With TikTok becoming the powerbank to cosmetic purchasing decisions, ‘influencers’ really do influence what we buy and the products we purchase and the beauty industry has benefited from the increasing popularity of social channels. Gen Z now accounts for a staggering 40% of consumers worldwide, wielding a mighty global spending power of $200bn a year, according to World Finance.

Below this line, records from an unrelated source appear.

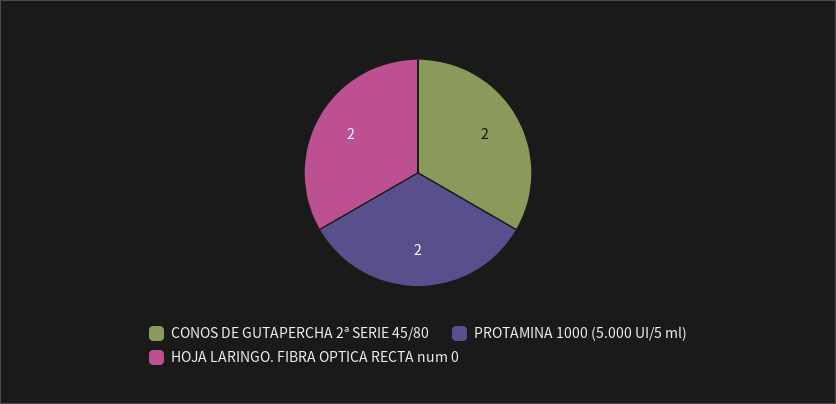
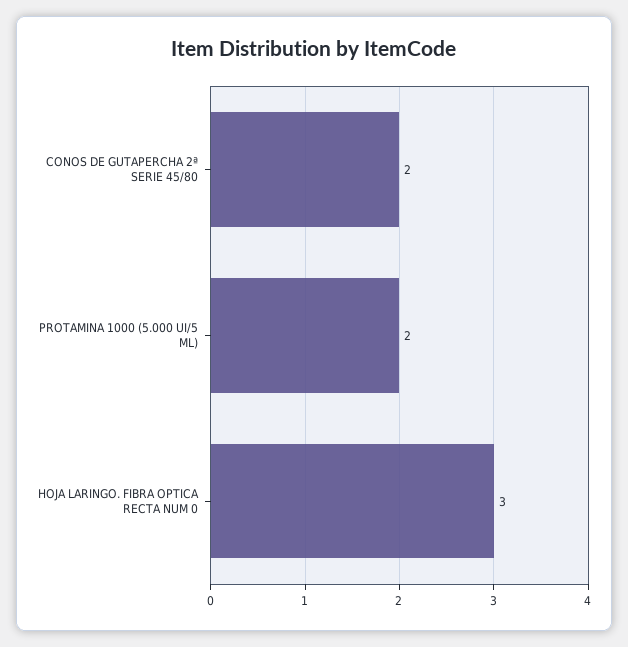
HOJA LARINGO. FIBRA OPTICA RECTA num 0: 2 -> 3

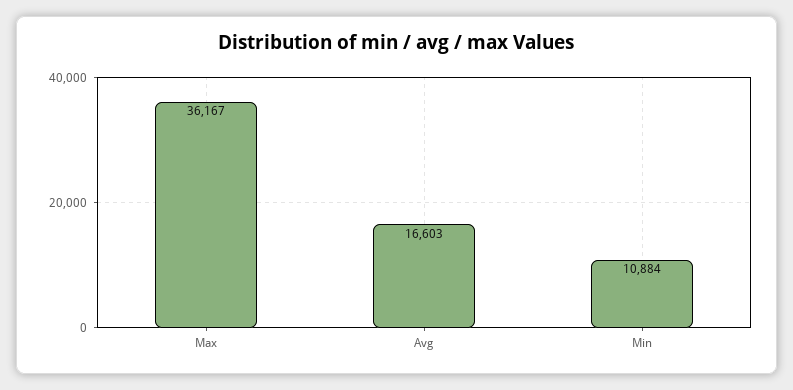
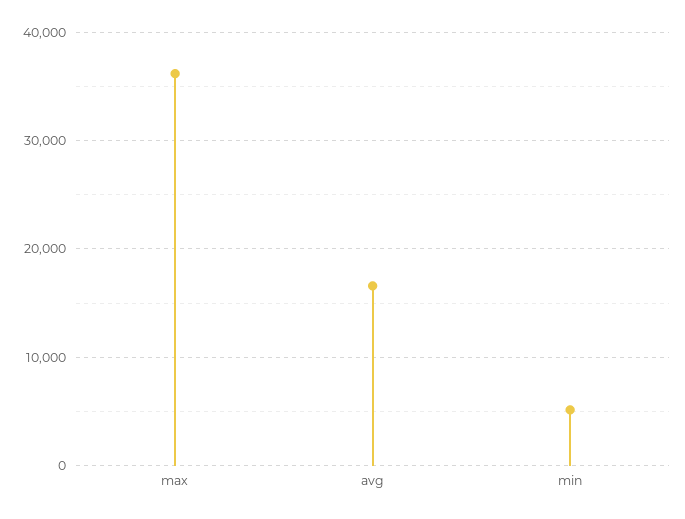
Min: 10884 -> 5000

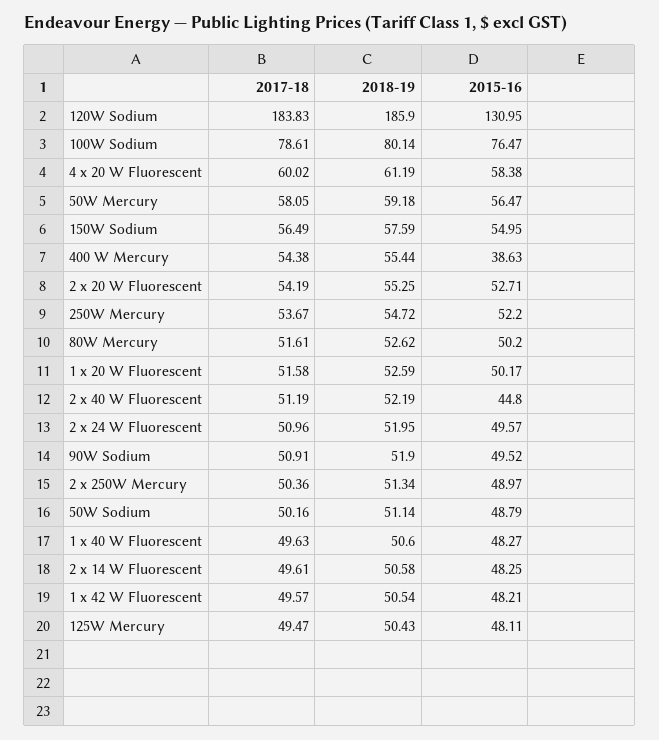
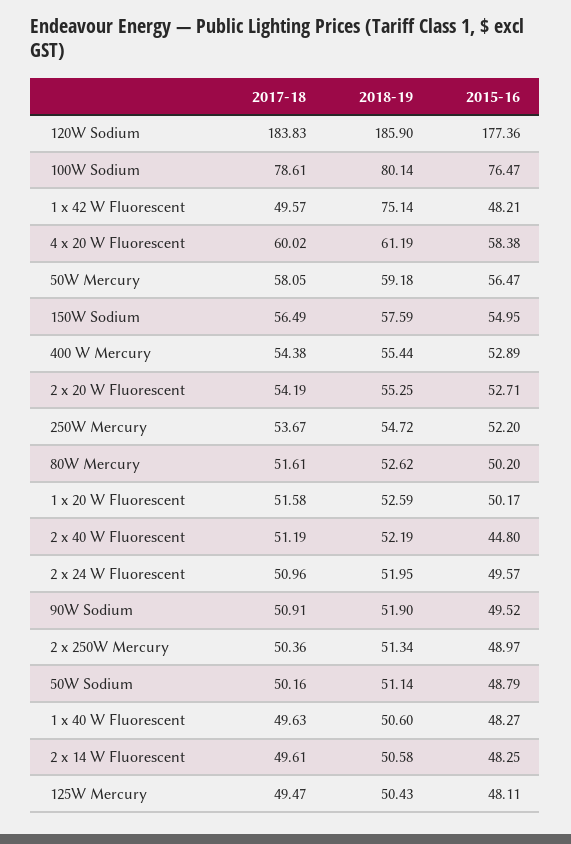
2015-16, 120W Sodium: 130.95 -> 177.36
2015-16, 400 W Mercury: 38.63 -> 52.89
2018-19, 1 x 42 W Fluorescent: 50.54 -> 75.14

And with many Gen Zers still living at home, they also influence what their parents are spending their money on, I think the phrase is “but muuuuuummmm”. Brands are now clocking the power of social media with influencers sponsored to advertise cosmetic brands and using the “Tiktok made me buy it” slogan in stores.
So does branding really make a difference to a consumer’s purchasing decision or are there other contributing factors? Are digital marketing and branded advertising more of an influence in this case?
When a well-established company such as Boots has invested in long term brand building and having built up huge reserves of brand equity and value a complete overhaul could cause more damage than good.
There have been minor changes where the colours have been altered slightly but on the whole it has remained largely unchanged. Boots, to their credit, haven’t been swayed to “modernise” but have worked hard to support their brand evolution with targeted campaigns designed to suit the generational shifts.
For brands such as Boots and Superdrug, I could also argue that the logo of the store doesn’t actually matter. It’s really the brands they stock that affect consumer purchasing trends.